H̄mī und S̄eụ̄x überlegten lange. Dann schließlich gaben sie dem Menschen die Hälfte ihrer verbliebenen Vorräte (was nicht sehr viel war) und die Hälfte der Krabbennetze und die Hälfte der Froschgläser. Daraufhin führte der Mensch sie in den Wald hinein, tiefer und tiefer. H̄mī und S̄eụ̄x folgten ihm, beschwingt, denn das Kanu auf ihren Schultern war nun viel leichter. Sie trugen es wieder gemeinsam, denn so spürte nun keiner von ihnen die Last.

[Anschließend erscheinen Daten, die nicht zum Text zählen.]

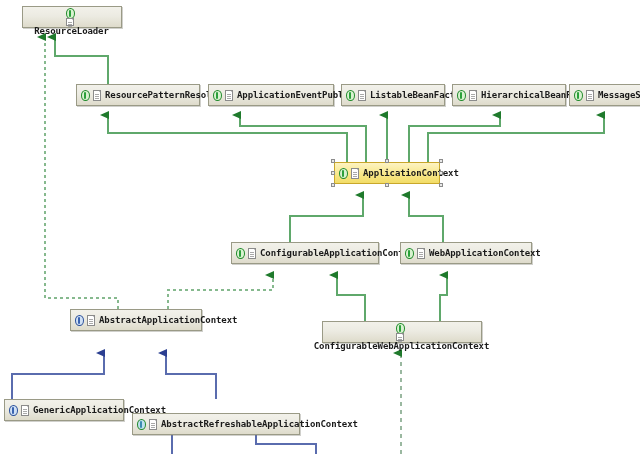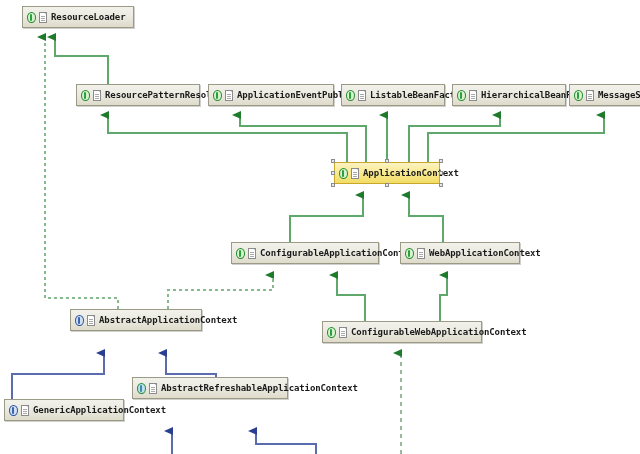--- a/index.html
+++ b/index.html
@@ -181,21 +181,21 @@
 
       <path d="M12 399 L12 374 L104 374 L104 353" marker-end="url(#arrBlue)"></path>
 
       <path d="M216 399 L216 374 L166 374 L166 353" marker-end="url(#arrBlue)"></path>
 
       <path d="M172 454 L172 431" marker-end="url(#arrBlue)"></path>
       <path d="M316 454 L316 444 L256 444 L256 431" marker-end="url(#arrBlue)"></path>
     </g>
   </svg>
 
-  <div class="node" style="left:22px;top:6px;width:112px;">
+  <div class="node" style="left:22px;top:6px;width:100px;flex-direction:column;">
     <span class="tico iface">
         <span class="ring"></span>
         <span class="inner"></span>
       </span>
     <span class="fico"></span>
     <span class="label">ResourceLoader</span>
   </div>
 
   <div class="node" style="left:76px;top:84px;width:124px;">
     <span class="tico iface">
@@ -261,57 +261,57 @@
 
   <div class="node" style="left:231px;top:242px;width:148px;">
     <span class="tico iface">
         <span class="ring"></span>
         <span class="inner"></span>
       </span>
     <span class="fico"></span>
     <span class="label">ConfigurableApplicationContext</span>
   </div>
 
-  <div class="node" style="left:400px;top:242px;width:120px;">
+  <div class="node" style="left:400px;top:242px;width:132px;">
     <span class="tico iface">
         <span class="ring"></span>
         <span class="inner"></span>
       </span>
     <span class="fico"></span>
     <span class="label">WebApplicationContext</span>
   </div>
 
   <div class="node" style="left:70px;top:309px;width:132px;">
     <span class="tico abstract">
         <span class="ring"></span>
         <span class="inner"></span>
       </span>
     <span class="fico"></span>
     <span class="label">AbstractApplicationContext</span>
   </div>
 
-  <div class="node" style="left:322px;top:321px;width:160px;">
+  <div class="node" style="left:322px;top:321px;width:160px;flex-direction:column;">
     <span class="tico iface">
         <span class="ring"></span>
         <span class="inner"></span>
       </span>
     <span class="fico"></span>
     <span class="label">ConfigurableWebApplicationContext</span>
   </div>
 
   <div class="node" style="left:4px;top:399px;width:120px;">
     <span class="tico abstract">
         <span class="ring"></span>
         <span class="inner"></span>
       </span>
     <span class="fico"></span>
     <span class="label">GenericApplicationContext</span>
   </div>
 
-  <div class="node" style="left:132px;top:377px;width:156px;">
+  <div class="node" style="left:132px;top:413px;width:168px;">
     <span class="tico abstract2">
         <span class="ring"></span>
         <span class="inner"></span>
       </span>
     <span class="fico"></span>
     <span class="label">AbstractRefreshableApplicationContext</span>
   </div>
 
 </div>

Allerdings wurde ihnen die Reise lang. Als es dunkler wurde, fragte H̄mī den Menschen neugierig, wie nah denn Vaimada nun sei.
"Gleich morgen werden wir es erreichen", versprach der Mensch.
Sie ruhten diese Nacht erneut im Wald. Als H̄mī und S̄eụ̄x am nächsten Morgen erwachten, war ihr Führer jedoch weg. Und nicht nur er, auch der Rest ihrer Habe! Nur das Kanu war ihnen geblieben.
Sie waren darum sehr betrübt, aber trotzdem gingen sie weiter. Denn Vaimada war nah! Schon bald hörten sie rauschendes Wasser und kamen an einen großen Fluss. Sie folgten seiner Strömung, bis sie eine kleine Insel im Wasser sahen.
"Oh, wie wunderbar!", rief S̄eụ̄x entzückt. "Sieh nur, da steht sogar ein kleines Häuschen auf der Insel!"
"Und einen Anlegesteg gibt es auch!" H̄mī lächelte. "So einen schönen Ort können wir uns auch bauen."
Sie legten an und suchten nach den Besitzern der kleinen Hütte. Doch das Häuschen war leer. Den ganzen Tag warteten sie, aber schließlich mussten sie einsehen, dass dieses wunderbare Heim nicht bewohnt war. Dabei war es so eine schöne Hütte! Sie sah genauso aus wie ihr altes Häuschen, nur stand dieses neue natürlich auf Vaimada! Aber ansonsten war alles da, sogar eine Sitzbank wie H̄mī sie immer gehabt hatte. Und im Haus fanden sie noch einige Vorräte und sogar Krabbennetze und Froschgläser, wie jene, die sie bei ihrem Aufbruch in der Heimat zurückgelassen hatten.
Als der Abend kam und noch immer kein Besitzer aufgetaucht war, beschlossen sie, vorerst in dieses Haus einzuziehen. So eine gute, kleine Hütte konnte man ja nicht allein lassen!
Sie waren im Paradies angekommen. Bald fuhr H̄mī wieder hinaus, um Krabben zu fangen, und S̄eụ̄x suchte Frösche im nahen Wald. Eines Tages fand er einen großen, braunen Frosch mit nur kleinen Flughäuten, der viel Geld einbringen würde - und da wussten H̄mī und S̄eụ̄x, dass ihre neue Heimat wirklich perfekt war, und sie waren glücklicher als je zuvor.